HybSelect allows accurate nucleotide calling

An important parameter for a sequence capture method is its accuracy of nucleotide calling. Especially in case of heterozygous positions, preferential hybridization of one allele could lead to biased representation and false nucleotide calls. We targeted 1,000 individual 500-base-pair regions in HapMap reference samples, each containing a central dbSNP position6. SNPs were chosen to have an increased heterozygous representation of 50% in the samples.

After Illumina sequencing and mapping, comparison to HapMap reference data revealed an overall concordance of 98.6% for both homozygous and heterozygous SNPs with a minimum coverage depth of 20-fold. Notably, very similar concordances have previously been reported for untargeted Illumina whole-genome sequencing of HapMap samples. This indicates that the HybSelect process does not interfere with the accuracy of SNP calling and provides a powerful tool for targeted resequencing studies.

Summary

HybSelect allows researchers to tailor their NGS projects for the genomic regions that are really relevant to them.

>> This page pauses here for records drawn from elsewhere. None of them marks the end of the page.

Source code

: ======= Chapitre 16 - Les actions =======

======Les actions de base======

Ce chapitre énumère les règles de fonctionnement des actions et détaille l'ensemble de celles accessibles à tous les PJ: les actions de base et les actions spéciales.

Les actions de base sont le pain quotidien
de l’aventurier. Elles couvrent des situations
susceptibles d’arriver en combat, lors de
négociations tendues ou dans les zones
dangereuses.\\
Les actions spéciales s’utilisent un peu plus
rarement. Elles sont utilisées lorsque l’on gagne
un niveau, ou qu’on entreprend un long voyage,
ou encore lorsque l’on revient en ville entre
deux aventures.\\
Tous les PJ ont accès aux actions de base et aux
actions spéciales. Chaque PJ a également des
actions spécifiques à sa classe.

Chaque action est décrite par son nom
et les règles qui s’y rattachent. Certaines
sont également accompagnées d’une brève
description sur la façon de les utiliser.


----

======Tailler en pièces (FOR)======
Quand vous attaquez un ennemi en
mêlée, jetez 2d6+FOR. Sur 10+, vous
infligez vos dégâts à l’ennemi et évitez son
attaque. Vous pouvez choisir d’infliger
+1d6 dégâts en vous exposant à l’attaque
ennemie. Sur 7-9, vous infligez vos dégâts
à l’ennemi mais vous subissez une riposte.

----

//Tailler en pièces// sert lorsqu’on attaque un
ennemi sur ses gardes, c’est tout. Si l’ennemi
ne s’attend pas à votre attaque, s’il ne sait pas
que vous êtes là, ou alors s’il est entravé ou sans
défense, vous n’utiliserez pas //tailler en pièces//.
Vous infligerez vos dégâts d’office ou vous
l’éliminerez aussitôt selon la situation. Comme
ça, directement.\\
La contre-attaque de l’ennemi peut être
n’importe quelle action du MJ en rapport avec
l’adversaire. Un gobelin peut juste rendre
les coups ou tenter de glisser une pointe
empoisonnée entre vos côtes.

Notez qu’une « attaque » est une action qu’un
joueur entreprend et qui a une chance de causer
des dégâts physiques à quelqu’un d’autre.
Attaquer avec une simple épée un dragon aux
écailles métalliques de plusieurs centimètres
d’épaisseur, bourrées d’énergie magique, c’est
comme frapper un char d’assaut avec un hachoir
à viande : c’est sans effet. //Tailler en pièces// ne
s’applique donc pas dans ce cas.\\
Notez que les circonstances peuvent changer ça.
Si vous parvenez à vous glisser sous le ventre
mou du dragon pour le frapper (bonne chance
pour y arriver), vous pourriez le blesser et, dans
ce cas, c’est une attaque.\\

The capture process is highly flexible, customizable and applicable to any genome of interest. Typical enrichment factors and capture uniformities illustrate excellent specificity and low sequence bias. Notably, targeted NGS using HybSelect affords high quality data in terms of nucleotide calling.

The use of microfluidics enables the integration of Geniom Biochips with the Geniom RT Analyzer, resulting in a highly automated workflow with minimal manual interference.

Each Biochip contains eight microchannels with individual capture probe arrays and is thus scalable from one to eight samples. This scalability facilitates adjustment of an experiment to different target sizes and can substantially reduce per-sample cost for small targets. The current target capacity ranges from 250 kb to 2 Mb of actually captured sequence, for one and eight channels, respectively. On average, this corresponds to the coding sequence of 224–1,800 human genes.

The multi-sample capacity of Geniom Biochips and the highly integrated process with low workload enabled by the Geniom RT Analyzer makes HybSelect an attractive option for researchers interested in high-throughput NGS studies involving large sample numbers. This is especially true when combined with multiplexing of several samples within one NGS run. For occasional users, HybSelect is also available as service, providing the same performance without the need to acquire additional equipment.